A high-current amplifier's value only becomes clear with a basic understanding of what makes up power. The signal that an amplifier delivers, usually expressed in watts, is made up of a combination of voltage and amperage. Voltage measures how much "pressure" the power flow has while amperage measures how many electrons are actually flowing down the wire in a given period of time. Calculating wattage is done by multiplying the voltage by the amperage. For example, while a low-current amplifier may generate 100 watts by sending 4 amps of current down the wire at 25 volts, a high-current amplifier would send 16 amps of current at 6.25 volts.
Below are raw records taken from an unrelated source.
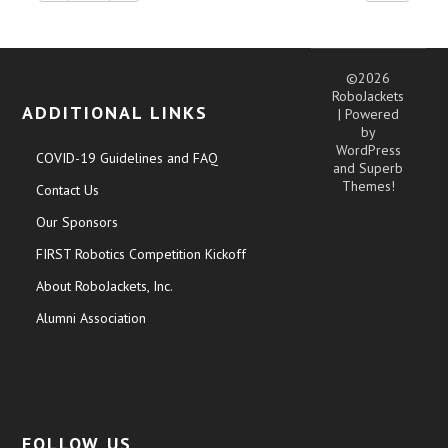
©2026
RoboJackets
ADDITIONAL LINKS
| Powered
by
WordPress
COVID-19 Guidelines and FAQ
and
Superb
Themes!
Contact Us
Our Sponsors
FIRST Robotics Competition Kickoff
About RoboJackets, Inc.
Alumni Association
FOLLOW US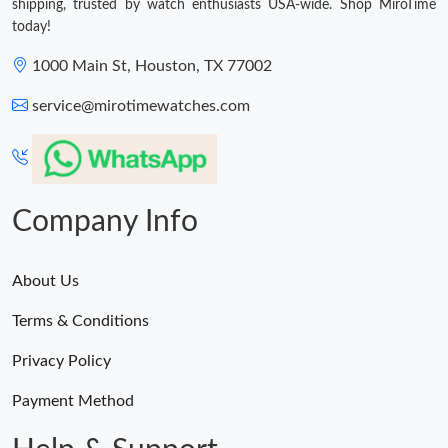
shipping, trusted by watch enthusiasts USA-wide. Shop MiroTime
today!
1000 Main St, Houston, TX 77002
service@mirotimewatches.com
Company Info
About Us
Terms & Conditions
Privacy Policy
Payment Method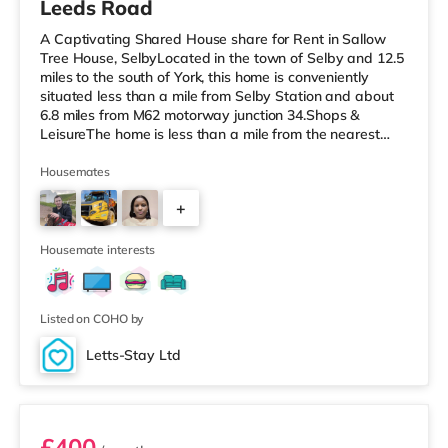
Leeds Road
A Captivating Shared House share for Rent in Sallow
Tree House, SelbyLocated in the town of Selby and 12.5
miles to the south of York, this home is conveniently
situated less than a mile from Selby Station and about
6.8 miles from M62 motorway junction 34.Shops &
LeisureThe home is less than a mile from the nearest
Tesco Express, and there is also a Tesco supermarket
(less than half a mile away) within easy reach.
Housemates
TransportRailway stations: The nearest station is Selby
+
Station (0.7 miles). Motorway Junctions: M62 J34 is
around 6.8 miles away. Flights: Robin Hood Doncaster
16
Sheffield Airport is
Housemate interests
Listed on COHO by
Letts-Stay Ltd
Room 3
£400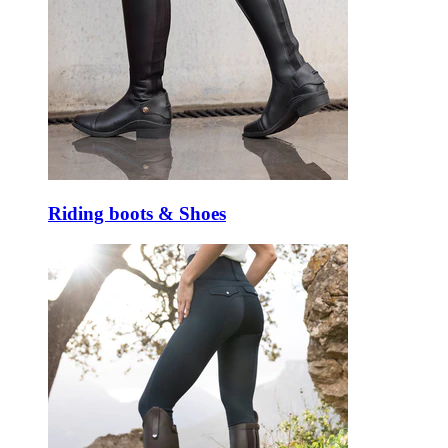
Riding boots & Shoes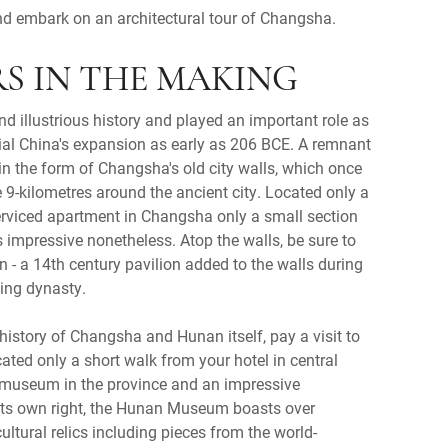
d embark on an architectural tour of Changsha.
ARS IN THE MAKING
 illustrious history and played an important role as
ial China's expansion as early as 206 BCE. A remnant
 in the form of Changsha's old city walls, which once
 9-kilometres around the ancient city. Located only a
erviced apartment in Changsha only a small section
s impressive nonetheless. Atop the walls, be sure to
on - a 14th century pavilion added to the walls during
Ming dynasty.
 history of Changsha and Hunan itself, pay a visit to
ted only a short walk from your hotel in central
 museum in the province and an impressive
 its own right, the Hunan Museum boasts over
ultural relics including pieces from the world-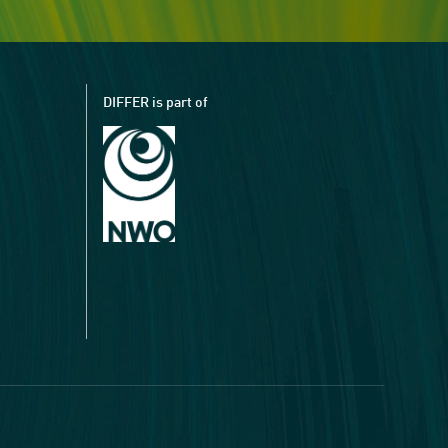
DIFFER is part of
Impedance is the key variable in determining whether or not a high-current amplifier will work best in a given situation. Typically measured in ohms, impedance measures how much a speaker resists a signal that is sent to it. Speakers with lower impedance require a higher current power supply, while speakers with higher impedance demand relatively less current and relatively more voltage. A sound system with low impedance speakers will typically benefit from a high-current amplifier.
Low impedances typically occur in two situations. The first is with high-end speakers, many of which, such as large electrostatic "ribbon" speakers, are designed specifically with low impedance. It also occurs when many speakers get connected to one amplifier channel. Two speakers with 8-ohm impedances, which is the norm for consumer-grade home electronics, connected in series will present a 4-ohm impedance to the amplifier. Connection of multiple speakers to a single amplifier channel is also a frequent occurrence in public address (PA) systems.
Generally speaking, low-current amplifiers are smaller, lighter and cheaper to build. High-current amplifiers will usually be larger and heavier as well as more expensive. In exchange for the additional cost and bulk, however, they provide better performance into low impedance loads. They can also use their extra current capacity to deliver more power into medium and high impedance loads to better reproduce volume peaks in music and other material.